Allah berfirman:
وَاذْكُرْ عِبَادَنَا إِبْرَاهِيمَ وَإِسْحَاقَ وَيَعْقُوبَ أُولِي الْأَيْدِي وَالْأَبْصَارِ
Dan ingatlah hamba-hamba Kami: Ibrahim, Ishak dan Yakub yang mempunyai tangan-tangan dan penglihatan-penglihatan. [Surat Shad 45]
Kata "aydiy" dalam ayat itu secara literal berarti tangan-tangan. Sedangkan kata "abshar" secara literal berarti "penglihatan-penglihatan".
Namun ketika diterjemah secara literal seperti di atas, maka ada kejanggalan makna. Ah, apa istimewanya menyebut para nabi itu punya tangan dan penglihatan? Semua orang juga punya bukan?
Kejanggalan ini tak bisa dijawab dengan jawaban: "Tangan dan penglihatan ketiga Nabi itu beda dengan tangan orang lain. Kaifiyahnya beda, sidik jarinya beda dan bentuk kornea matanya juga beda". Meski benar bahwa kaifiyahnya berbeda, tapi apa spesialnya menyebut itu? Tetap ada kejanggalan sebab bagaimana pun kaifiyah tangan dan penglihatan, ya tetap saja itu tangan dan penglihatan.
Agar kejanggalan ini hilang, para ulama ahli tafsir, dari kalangan sahabat dan setelahnya mentakwil kata "tangan" dan "penglihatan" itu. Tangan dimaknai dengan kekuatan sedangkan "penglihatan" dimaknai dengan keluasan ilmu atau wawasan. Dengan arti demikian, maka ayat itu menjelaskan bahwa ketiga Nabi itu mempunyai kelebihan dalam hal kekuatan dan ilmu dibanding orang lain. Dengan ini kejanggalan di atas terjawab.
Kalau anda paham ini, maka pasti anda tahu bagaimana memaknai kata "mata Tuhan" dan "tangan Tuhan" yang ada dalam beberapa ayat al-Qur’an. Bila kita anggap artinya sebagai "mata" dan "tangan" dalam arti literalnya, maka apa spesialnya?
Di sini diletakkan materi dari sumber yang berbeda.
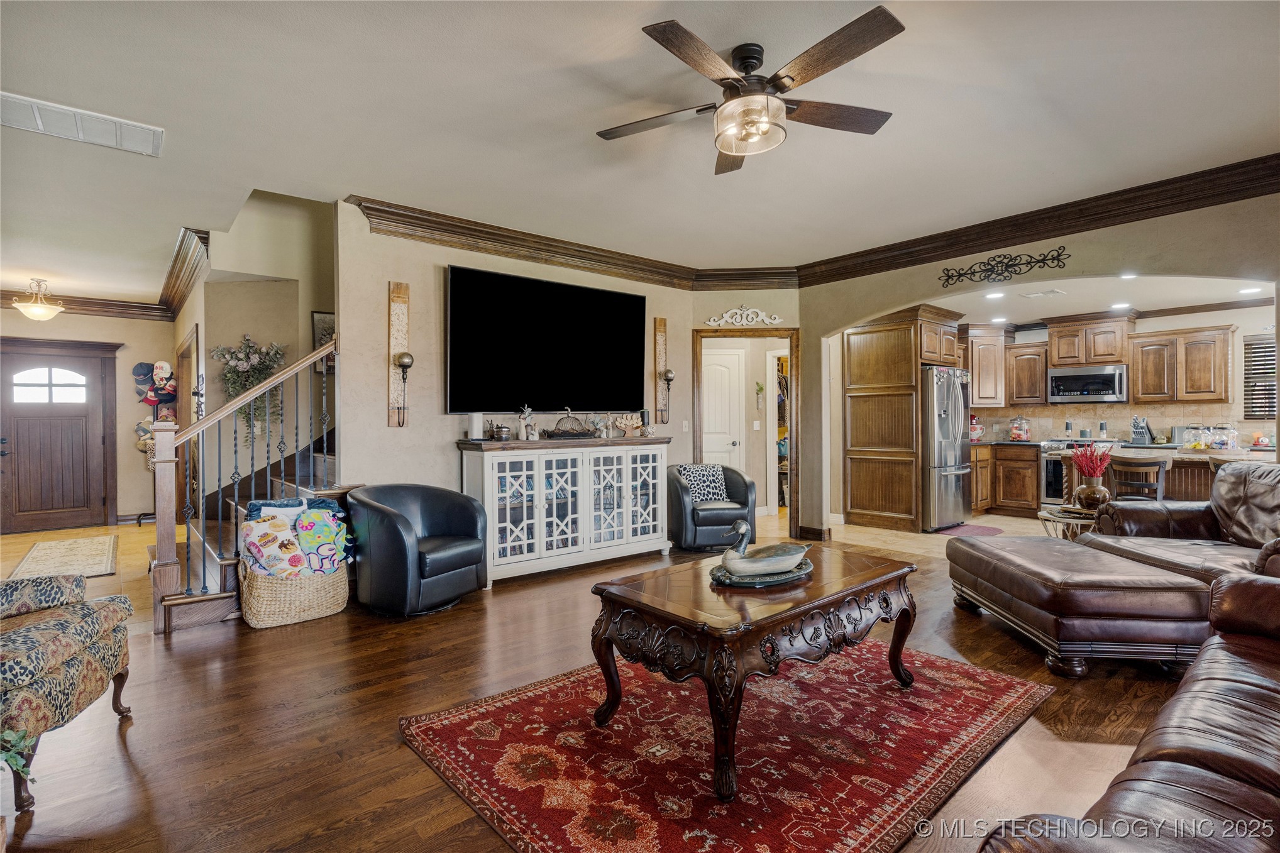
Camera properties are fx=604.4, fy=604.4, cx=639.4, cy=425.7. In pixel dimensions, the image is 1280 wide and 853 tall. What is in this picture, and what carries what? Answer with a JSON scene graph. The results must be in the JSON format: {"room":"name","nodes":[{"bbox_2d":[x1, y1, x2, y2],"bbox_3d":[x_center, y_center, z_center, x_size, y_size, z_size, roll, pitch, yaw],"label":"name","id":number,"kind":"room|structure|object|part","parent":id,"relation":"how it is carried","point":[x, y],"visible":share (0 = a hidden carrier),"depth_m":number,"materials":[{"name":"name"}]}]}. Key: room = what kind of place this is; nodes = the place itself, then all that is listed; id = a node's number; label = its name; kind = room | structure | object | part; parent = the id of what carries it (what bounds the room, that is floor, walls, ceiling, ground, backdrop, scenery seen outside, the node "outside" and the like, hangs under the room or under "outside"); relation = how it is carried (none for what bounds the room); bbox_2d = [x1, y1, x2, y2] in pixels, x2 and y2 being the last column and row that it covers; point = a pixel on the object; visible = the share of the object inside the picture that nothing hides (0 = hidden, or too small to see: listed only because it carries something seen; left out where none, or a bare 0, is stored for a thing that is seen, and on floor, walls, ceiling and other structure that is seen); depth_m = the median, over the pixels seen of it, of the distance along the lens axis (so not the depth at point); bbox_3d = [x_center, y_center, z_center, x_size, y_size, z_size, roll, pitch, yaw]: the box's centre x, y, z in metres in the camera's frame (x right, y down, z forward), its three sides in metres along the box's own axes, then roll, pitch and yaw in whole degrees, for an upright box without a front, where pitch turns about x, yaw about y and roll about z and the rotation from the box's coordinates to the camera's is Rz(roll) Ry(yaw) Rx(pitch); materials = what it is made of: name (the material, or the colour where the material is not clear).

Kejanggalan ini takkan terjawab hanya dengan berkata "itu kaifiyahnya berbeda". Apa pun kaifiyahnya, mau besar atau kecil, kuat atau lemah, tetaplah tangan ya tangan, mata ya mata.
Apalagi ini yang dibahas adalah Tuhan yang sudah jelas Maha Berbeda dari apa pun, laisa kamitslihi syai'un, makin tak jelas maknanya kalau diartikan secara literal. Kalau untuk makhluk saja (para nabi) redaksi semacam ini tak bisa diartikan secara literal, bagaimana mungkin untuk Tuhan lantas wajib diartikan secara literal apa adanya? Ini tak mungkin.
Karena itulah, ulama Ahlussunnah wal Jama'ah kemudian memilih satu dari dua opsi berikut agar kejanggalan itu hilang:
Opsi pertama, sudahlah cukup dibaca saja apa adanya tak perlu dibahas maknanya sebab dimaknai secara literal tak mungkin. Tetapi kalau ditentukan makna lain, juga takut salah sebab yang tahu pasti maknanya hanya Allah. Opsi ini disebut tafwidh.
Opsi kedua, langsung ditakwil saja sesuai konteksnya. Tangan bisa diartikan kekuatan, kekuasaan, janji, dan lain sebagainya sesuai konteksnya. Demikian juga mata bisa diartikan sebagai pengawasan sempurna. Makna-makna ini toh punya dasar secara linguistik. Opsi ini disebut takwil.
Pilih opsi pertama atau kedua, terserah anda. Tapi kalau pilih opsi dimaknai secara literal apa adanya, maka anda akan jadi orang aneh sebab ayat al-Qur’an akan penuh kejanggalan. Semoga bermanfaat.